Bank of England base rate stays at 4.25%
By Alistair McQueen, Head of Savings & Retirement at Aviva

The Bank of England has chosen to hold its base rate at 4.25%. This had been predicted by many.
Last month’s cut, from 4.5%, had been the fourth cut in less than a year, driven by falls in inflation. It was, however, a close decision with only five of the nine members of the Bank’s Monetary Policy Committee voting in favour of this precise cut. Since then, a series of events have impacted the UK economy. America’s tariff policy has continued to feed uncertainty; inflation has been higher than expected ; growth has stumbled ; and, most recently, geopolitical tensions have been heightened by the conflict between Israel and Iran.
“If in doubt, do nothing” may have been the Bank’s guiding philosophy at this difficult time. Its next scheduled decision is on 7 August. Perhaps calmer waters may then encourage the Bank to continue its recent trends of rate reductions.
For borrowers and savers, the holding of the base rate may mean that mortgage rates will ease more slowly than some had hoped. On the other hand, it may offer greater rewards on savings rates for longer.
What is the Bank of England, and what does it do?
The Bank of England can trace its roots back to 1694 – only two years further than Aviva. (Aviva’s ancestor, ‘Hand in Hand’, was established in 1696). It’s owned by the government, but has operated on its own since 1997. The Bank of England has a responsibility to control inflation and support economic stability in the UK.
Setting its ‘base rate’ is one of the most important methods the Bank uses to meet these responsibilities.
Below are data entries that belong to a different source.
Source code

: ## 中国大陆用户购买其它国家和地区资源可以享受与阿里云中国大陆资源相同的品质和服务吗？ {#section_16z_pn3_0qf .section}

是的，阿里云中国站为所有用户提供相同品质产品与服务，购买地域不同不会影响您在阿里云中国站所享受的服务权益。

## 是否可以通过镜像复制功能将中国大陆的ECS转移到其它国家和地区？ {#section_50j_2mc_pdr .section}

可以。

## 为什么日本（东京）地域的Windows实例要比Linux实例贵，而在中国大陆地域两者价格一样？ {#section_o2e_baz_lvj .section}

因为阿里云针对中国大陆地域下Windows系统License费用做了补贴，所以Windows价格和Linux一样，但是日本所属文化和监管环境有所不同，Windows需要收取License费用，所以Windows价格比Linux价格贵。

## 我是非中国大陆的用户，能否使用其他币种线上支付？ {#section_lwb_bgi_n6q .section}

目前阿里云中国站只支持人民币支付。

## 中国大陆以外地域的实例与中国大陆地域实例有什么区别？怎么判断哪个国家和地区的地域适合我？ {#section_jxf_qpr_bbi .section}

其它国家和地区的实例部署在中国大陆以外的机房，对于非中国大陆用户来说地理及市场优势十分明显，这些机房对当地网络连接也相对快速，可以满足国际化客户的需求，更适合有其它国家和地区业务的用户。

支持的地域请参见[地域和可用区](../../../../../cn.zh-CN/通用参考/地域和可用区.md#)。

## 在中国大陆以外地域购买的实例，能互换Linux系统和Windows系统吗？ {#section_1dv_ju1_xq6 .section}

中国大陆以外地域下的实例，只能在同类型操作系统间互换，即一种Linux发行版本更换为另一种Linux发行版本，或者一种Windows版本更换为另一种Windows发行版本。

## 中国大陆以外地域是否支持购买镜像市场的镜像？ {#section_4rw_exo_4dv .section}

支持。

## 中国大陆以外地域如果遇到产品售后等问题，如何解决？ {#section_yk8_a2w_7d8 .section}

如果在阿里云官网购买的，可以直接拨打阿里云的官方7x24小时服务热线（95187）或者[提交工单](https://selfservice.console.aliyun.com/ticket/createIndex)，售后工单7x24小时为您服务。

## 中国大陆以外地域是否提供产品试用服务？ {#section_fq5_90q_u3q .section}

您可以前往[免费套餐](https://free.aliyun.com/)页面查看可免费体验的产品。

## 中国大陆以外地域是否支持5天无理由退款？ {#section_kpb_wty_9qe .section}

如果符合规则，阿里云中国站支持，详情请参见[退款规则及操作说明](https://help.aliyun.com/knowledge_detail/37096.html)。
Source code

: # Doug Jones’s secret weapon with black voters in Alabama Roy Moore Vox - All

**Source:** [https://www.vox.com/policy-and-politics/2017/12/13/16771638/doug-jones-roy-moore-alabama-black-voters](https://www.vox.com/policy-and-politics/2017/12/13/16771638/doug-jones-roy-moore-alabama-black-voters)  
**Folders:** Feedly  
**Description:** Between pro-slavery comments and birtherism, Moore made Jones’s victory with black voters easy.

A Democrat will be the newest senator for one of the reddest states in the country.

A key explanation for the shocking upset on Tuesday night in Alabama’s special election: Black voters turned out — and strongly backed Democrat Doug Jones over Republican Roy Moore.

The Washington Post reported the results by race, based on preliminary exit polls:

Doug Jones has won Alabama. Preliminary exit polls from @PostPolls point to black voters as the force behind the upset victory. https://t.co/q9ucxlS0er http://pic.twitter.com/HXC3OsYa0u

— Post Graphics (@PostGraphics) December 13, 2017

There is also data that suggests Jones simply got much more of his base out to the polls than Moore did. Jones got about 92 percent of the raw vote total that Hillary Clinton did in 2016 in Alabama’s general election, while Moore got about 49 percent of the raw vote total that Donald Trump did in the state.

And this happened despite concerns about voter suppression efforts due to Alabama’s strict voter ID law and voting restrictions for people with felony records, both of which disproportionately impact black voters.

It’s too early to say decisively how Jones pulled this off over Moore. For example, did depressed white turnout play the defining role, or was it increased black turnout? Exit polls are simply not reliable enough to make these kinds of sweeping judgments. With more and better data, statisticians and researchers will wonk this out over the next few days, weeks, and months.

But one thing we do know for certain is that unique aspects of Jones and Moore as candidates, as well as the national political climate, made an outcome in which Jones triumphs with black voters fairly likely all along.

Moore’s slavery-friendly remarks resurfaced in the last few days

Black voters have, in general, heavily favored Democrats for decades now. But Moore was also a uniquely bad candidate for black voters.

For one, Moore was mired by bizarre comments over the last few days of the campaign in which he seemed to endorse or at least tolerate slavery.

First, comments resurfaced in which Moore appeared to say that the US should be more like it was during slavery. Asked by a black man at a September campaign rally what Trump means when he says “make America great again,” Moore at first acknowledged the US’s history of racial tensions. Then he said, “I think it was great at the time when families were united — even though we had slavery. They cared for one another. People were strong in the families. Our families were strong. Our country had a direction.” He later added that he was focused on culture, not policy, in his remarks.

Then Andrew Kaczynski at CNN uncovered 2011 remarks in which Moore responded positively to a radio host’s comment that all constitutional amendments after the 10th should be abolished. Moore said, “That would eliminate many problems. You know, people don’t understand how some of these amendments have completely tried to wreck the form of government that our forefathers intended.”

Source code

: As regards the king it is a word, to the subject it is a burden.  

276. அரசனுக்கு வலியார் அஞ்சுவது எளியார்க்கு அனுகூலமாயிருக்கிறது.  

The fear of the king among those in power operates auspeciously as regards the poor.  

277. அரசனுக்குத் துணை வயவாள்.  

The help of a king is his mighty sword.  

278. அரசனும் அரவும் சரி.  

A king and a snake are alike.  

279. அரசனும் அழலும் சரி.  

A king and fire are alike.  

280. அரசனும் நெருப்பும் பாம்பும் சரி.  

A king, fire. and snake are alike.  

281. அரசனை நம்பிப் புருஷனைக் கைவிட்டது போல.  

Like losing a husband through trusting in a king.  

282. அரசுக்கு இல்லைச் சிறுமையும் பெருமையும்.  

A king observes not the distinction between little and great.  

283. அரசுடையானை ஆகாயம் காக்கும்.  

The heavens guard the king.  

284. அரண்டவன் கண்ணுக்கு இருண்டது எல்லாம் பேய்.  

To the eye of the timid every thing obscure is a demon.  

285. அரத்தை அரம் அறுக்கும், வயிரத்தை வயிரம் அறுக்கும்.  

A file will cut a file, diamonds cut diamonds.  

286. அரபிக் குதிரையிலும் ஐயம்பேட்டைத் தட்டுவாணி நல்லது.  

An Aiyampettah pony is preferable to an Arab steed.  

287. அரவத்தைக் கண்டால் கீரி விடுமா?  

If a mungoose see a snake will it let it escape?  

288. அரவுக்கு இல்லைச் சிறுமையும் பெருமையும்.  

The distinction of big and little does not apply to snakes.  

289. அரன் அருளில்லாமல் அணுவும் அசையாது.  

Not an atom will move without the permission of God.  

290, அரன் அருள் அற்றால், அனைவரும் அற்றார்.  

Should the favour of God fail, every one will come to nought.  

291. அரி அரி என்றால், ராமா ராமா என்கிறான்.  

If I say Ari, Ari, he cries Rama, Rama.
The base rate is the interest rate that the Bank charges on loans it provides to commercial banks and other financial institutions. But this base rate ripples through the wider economy and influences the interest rates available to individual savers and borrowers. These interest rates can then help shape the performance of the wider economy. So although it may seem distant, the Bank’s actions can impact almost everyone in the UK.
The Bank’s Monetary Policy Committee (MPC) meets about eight times a year, and its nine members vote on whether they believe the Bank’s base rate should increase or decrease. In the event of a tie, the Governor of the Bank has the deciding vote.
In very simple terms, if the Bank is concerned that the UK economy could be slowing down, it may vote to reduce its base rate. In doing so, this should make borrowing cheaper, and therefore boost spending and investing, and boost the wider economy. However, if the Bank is concerned that the economy could be overheating, with the risk of escalating inflation, it may vote to increase its base rate.
For most of the 2010s, the base rate decisions of the Bank of England received little attention, when the base rate sat below 1%. But things are very different today. Three years ago, inflation accelerated to a 40-year high (11.1%), and this led to the Bank raising its base rate above 5% for the first time since 2008. Today, the base rate is at 4.25%.
How should customers react to a change in the base rate?
A change in the base rate, up or down, can have implications for the interest rates applying to savings, such as bank accounts, ISAs and on borrowing products, such as mortgages. However, any change in the base rate may not necessarily happen immediately and equally reflected in these products.
As well as this, product providers typically don’t wait for the Bank to decide before making their own rate changes. Most are continuously anticipating future movements of the Bank in a bid to offer competitive products. Many product providers may have factored future movements in the base rate into the interest rates they offer. There has already been evidence of falling saving rates and mortgage rates over recent months with expectations of future cuts in the base rate.
That said, this doesn’t mean customers should ignore the actions of the Bank. Interest rates today are at a level not seen for more than a decade. Indeed, some younger customers may never have experienced rates at today’s levels. Interest rates now have greater importance for peoples’ personal finances than has been the case for many years.